1.  FOR KIDS: If you're a parent buying skates for your child, the size down rule is the hardest to follow.  The reason being that if you just bought shoes for your child, they're probably already a full size bigger (at least) than your child's actual foot size.  This, of course, makes sense.  You want your child to have growth space and with shoes, you can generally get away with this with few, if any, issues.  In skates though, this can be very problematic.  The MOST growth space that you ever want to give your child in skates is a half size (which is why skate manufacturers recommend only going down a full size instead of a size and half like adults) .  There are a number of different reasons for this with varying degrees of severity, the least of which is a hindered ability to learn proper skating technique (I'll cover more of this issue in a future blog post).

So, lets say that you just purchased a size 4 shoe for little Timmy and you gave him a full size worth of growth.  The assumption then is that his actual foot size is a 3.  If you follow the rule and go a size down from his shoe size (4), his skate size is a 3.  But if you applied that rule to his actual foot size (3), his skate size would be a 2.  A full size smaller!  Yet, with the size 2 skate, he would still have a half-size worth of growth built in.  That means that the size 3 skate you would have purchased based on his size 4 shoe would actually be a full size bigger than what the manufacturers recommend and 1.5 sizes to big for his foot.  Ever seen kids out on the ice or roller rinks skating along on the inside edges of their skates and their wheels or blades look almost horizontal to the surface their skating on?  This is why.

So, when purchasing skates online for your child, please keep their shoe size vs. foot size in mind.  With a proper skate size, your child's speed, agility, and enjoyment of the game will be greatly improved.

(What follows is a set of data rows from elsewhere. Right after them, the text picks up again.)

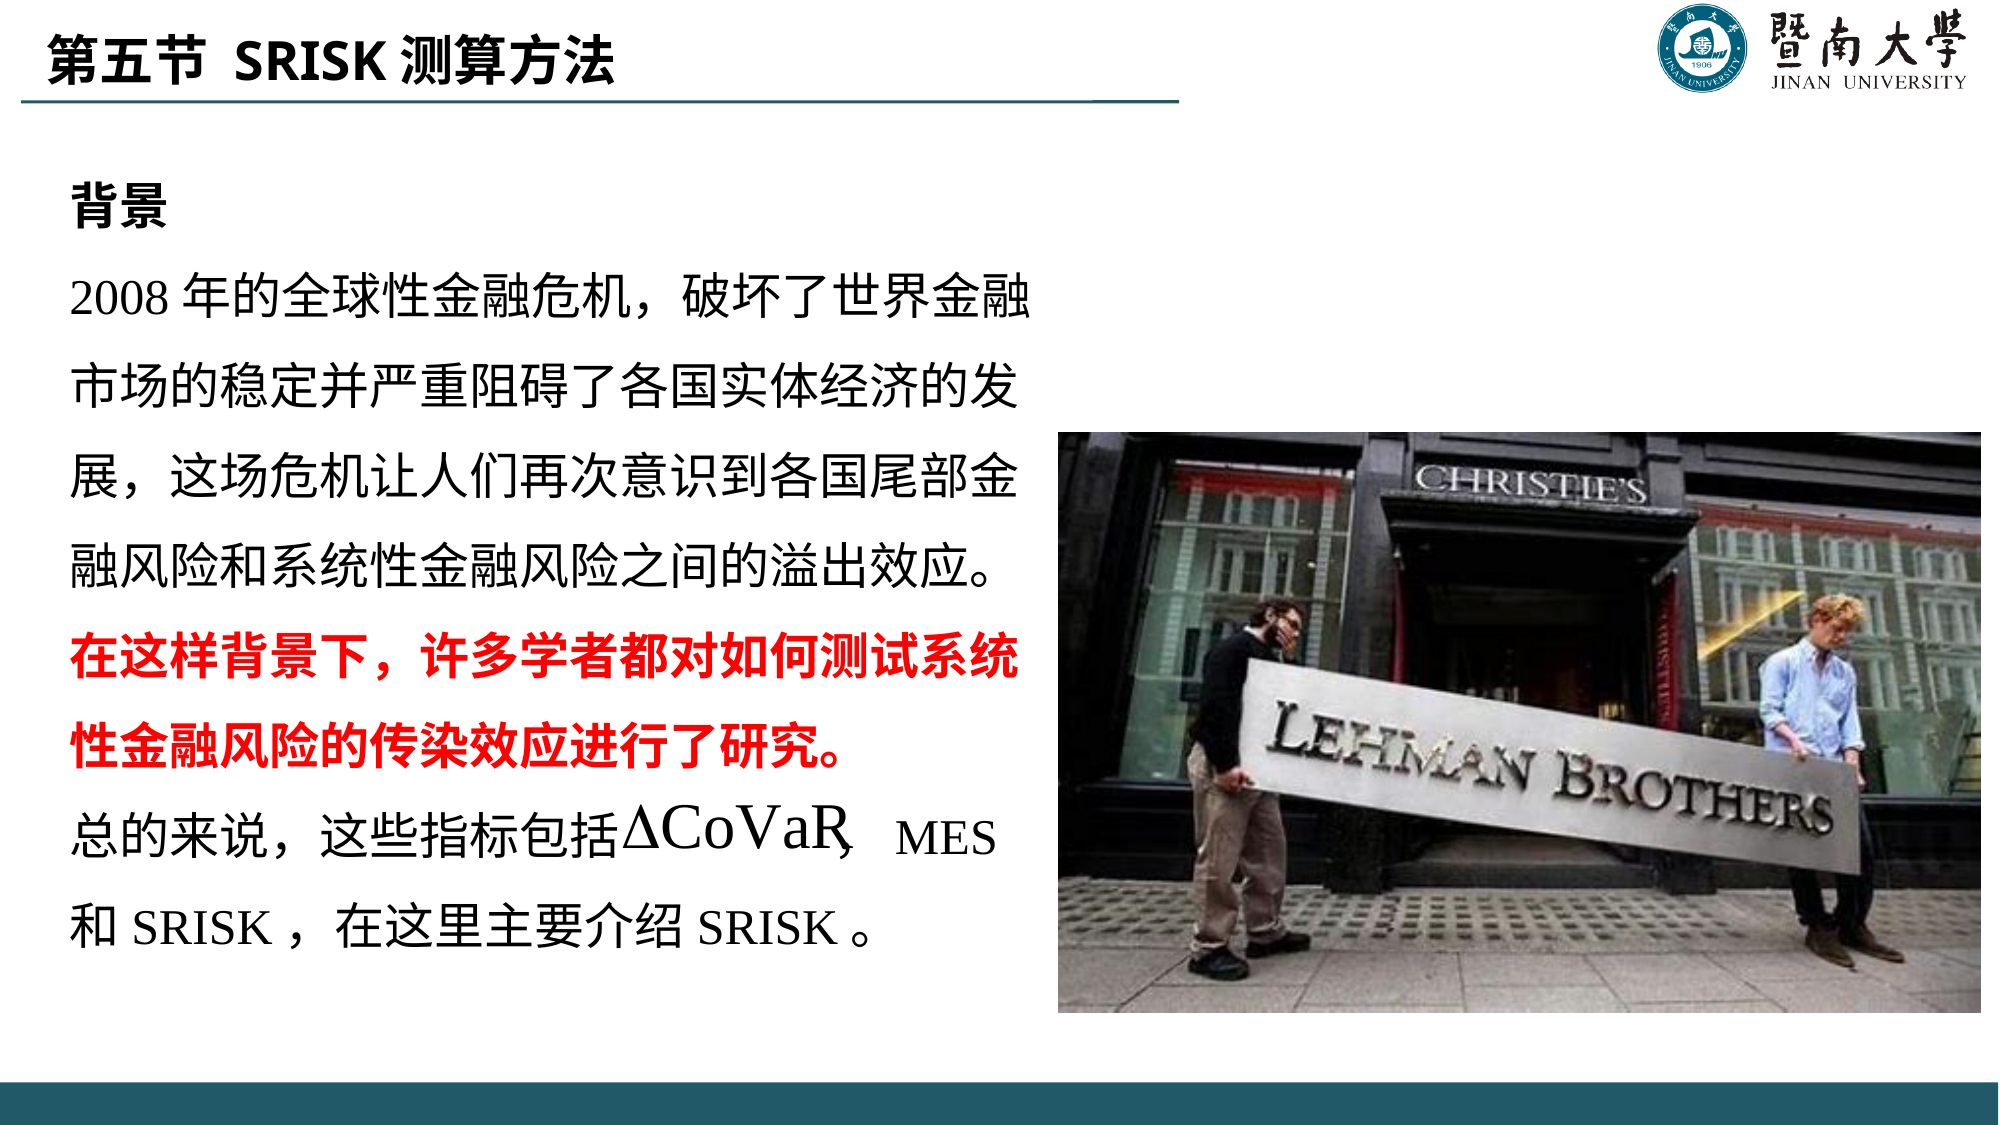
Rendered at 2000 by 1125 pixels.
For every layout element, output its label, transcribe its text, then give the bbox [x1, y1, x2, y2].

text_box 背景 2008年的全球性金融危机，破坏了世界金融市场的稳定并严重阻碍了各国实体经济的发展，这场危机让人们再次意识到各国尾部金融风险和系统性金融风险之间的溢出效应。 在这样背景下，许多学者都对如何测试系统性金融风险的传染效应进行了研究。 总的来说，这些指标包括 ，MES和SRISK，在这里主要介绍SRISK。 [54, 137, 1069, 962]
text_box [609, 786, 868, 870]
picture [1657, 3, 1967, 93]
text_box 第五节 SRISK测算方法 [31, 19, 1547, 99]
picture [1058, 432, 1981, 1013]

ADULTS:  The biggest issue I see with adults telling me their shoe size is width.  If you have a wide foot and can't find shoes that fit your proper length, you're generally forced to buy shoes that are bigger in order to compensate for your width.  In reality then, your shoe size could be as much as 1.5 to 2 sizes longer than your actual foot size.  For example, if your foot size is a 9 and you apply the 1.5 down rule, your skate size is a size 7.5.  If, on the other hand, you buy a size 11 shoe to compensate for your wide foot, your skate size would be a size 9.5 based on the 1.5 rule. That's a full 2 sizes bigger than what your foot size says you should be skating in!  If this sounds like you, I strongly recommend that you go into your local pro shop to get properly sized and fitted (provided they know what their doing and have a boot heater and spot press).  If you are unable to make it into or don't have a local pro shop, you may want to consider an E or EE width skate (depending on how wide your foot is), but ONLY if you buy a skate size that corresponds to your actual foot size.  If you buy that size 9.5 skate (already to big) in a EE width, you're only exacerbating the problem.

While the example above might be an exaggeration of sorts, the truth is, we all tend to buy our shoes a little on the big side for one reason or another.  Whether it's because you had to have a particular style and the shoe store didn't have your exact size, your shoe size varies from manufacturer to manufacturer and model to model, or you just happen to wear your shoes loose and comfortable, you need to keep these size variations in mind when converting your shoe size to a skate size.  Otherwise, the myth that your skates are supposed to hurt (and it is a myth), will become a reality.

QUICK TIP:  If your new skates feel a little tight or uncomfortable, try switching from your standard cotton sock to a thin skating sock.  You'd be amazed at the amount of space that makes.